Administration officials involved in the development of the strategy said the changes largely were clarification of the roles of the private sector and government. The government will coordinate standards-making and policy-development activities, in conjunction with the private sector, but it will be the companies that will develop and implement the technology.
The strategy does not define the technology to be used, but sets out four guiding principles:
- The identity solutions must be secure and resilient.
- They must be interoperable.
- They will be voluntary.
- They must cost-effective and user-friendly.
The strategy does not envision a single credential or technology for online identities. Rather, consensus standards for ID management and authentication would be developed, and companies would individually develop competing products within that framework. The products could incorporate a variety of formats, from software and digital certificates for PCs or handheld devices to smart cards and tokens. These could be used for transactions requiring a variety of assurance levels, from anonymity to strong assurance of identity.
Ideally, a single form of ID would be accepted by a wide range of organizations, and each organization could accept a range of products. Consumers would be free to use the credentials or not, and to mix and match them as desired.
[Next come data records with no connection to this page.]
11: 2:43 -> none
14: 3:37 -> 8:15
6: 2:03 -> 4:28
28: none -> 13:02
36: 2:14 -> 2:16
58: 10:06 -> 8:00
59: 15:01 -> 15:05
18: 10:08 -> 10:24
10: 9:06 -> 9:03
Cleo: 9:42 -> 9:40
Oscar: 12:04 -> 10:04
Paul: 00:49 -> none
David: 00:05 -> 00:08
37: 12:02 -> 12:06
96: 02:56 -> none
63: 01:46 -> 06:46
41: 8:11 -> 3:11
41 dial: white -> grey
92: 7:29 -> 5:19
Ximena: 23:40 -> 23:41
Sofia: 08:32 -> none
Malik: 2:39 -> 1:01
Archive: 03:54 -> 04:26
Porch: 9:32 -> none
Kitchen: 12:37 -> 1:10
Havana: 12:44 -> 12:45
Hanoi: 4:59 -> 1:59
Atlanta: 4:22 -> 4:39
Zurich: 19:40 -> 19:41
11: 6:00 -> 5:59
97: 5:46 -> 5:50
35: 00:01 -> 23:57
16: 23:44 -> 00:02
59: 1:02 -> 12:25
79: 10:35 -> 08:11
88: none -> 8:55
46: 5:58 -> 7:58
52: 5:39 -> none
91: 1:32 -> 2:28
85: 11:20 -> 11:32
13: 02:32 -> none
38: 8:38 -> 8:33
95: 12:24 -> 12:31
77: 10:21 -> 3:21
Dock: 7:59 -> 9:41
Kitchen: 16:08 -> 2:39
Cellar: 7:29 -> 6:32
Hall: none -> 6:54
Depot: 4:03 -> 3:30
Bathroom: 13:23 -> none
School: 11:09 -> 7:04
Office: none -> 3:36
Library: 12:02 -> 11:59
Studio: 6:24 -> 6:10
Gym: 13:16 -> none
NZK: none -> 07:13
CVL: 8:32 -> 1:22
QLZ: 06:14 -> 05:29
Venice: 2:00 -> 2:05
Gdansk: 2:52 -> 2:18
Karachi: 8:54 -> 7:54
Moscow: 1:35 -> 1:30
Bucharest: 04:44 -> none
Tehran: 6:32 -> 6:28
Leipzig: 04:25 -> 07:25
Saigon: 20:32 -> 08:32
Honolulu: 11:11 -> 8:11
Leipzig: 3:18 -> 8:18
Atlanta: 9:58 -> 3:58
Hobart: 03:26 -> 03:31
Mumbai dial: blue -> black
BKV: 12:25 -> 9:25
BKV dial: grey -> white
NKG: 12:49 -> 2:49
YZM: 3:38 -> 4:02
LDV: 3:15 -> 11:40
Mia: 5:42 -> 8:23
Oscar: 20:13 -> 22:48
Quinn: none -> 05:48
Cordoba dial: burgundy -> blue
Despite assurances that the strategy supports and protects consumer privacy, it does not call for any regulation or legislation to enhance government’s ability to police privacy concerns. Instead, it advocates private-sector adherence to fair information practices for ensuring privacy.
Some observers see this as a weakness. To date, privacy regulation in the United States has been narrowly applied and largely ignores online activities, leaving those transactions to the good judgment of companies, Titus said.
“So far they have not been so great at protecting privacy,” he said. “We are going to need regulation to balance the rights of privacy against profits.”
Titus said he supports what NSTIC does but is concerned about the lack of regulatory requirements.
“Privacy is not a partisan issue,” he said, but as for the chances of privacy legislation being passed soon, “I’ve learned not to hold my breath.” It is likely to be a multiyear process and should begin as soon as possible, he said. “If we start taking privacy seriously, we have a chance to make NSTIC work.”
A NSTIC program office is being established in the National Institute of Standards and Technology, and has an aggressive timeline for putting the strategy into practice. It plans to hold three workshops with the public and industry stakeholders by the end of September on governance, technology and privacy standards to create a consensus on moving forward. Dates have not been set yet, but the initial workshop — on governance — is expected to be in June.
An industry-led steering group will be established for technology and policy development, and NIST expects to fund a number of pilot programs in 2012. Funding for the NSTIC program office, which would fund pilot programs has been included in the Commerce Department’s budget proposal for fiscal 2012.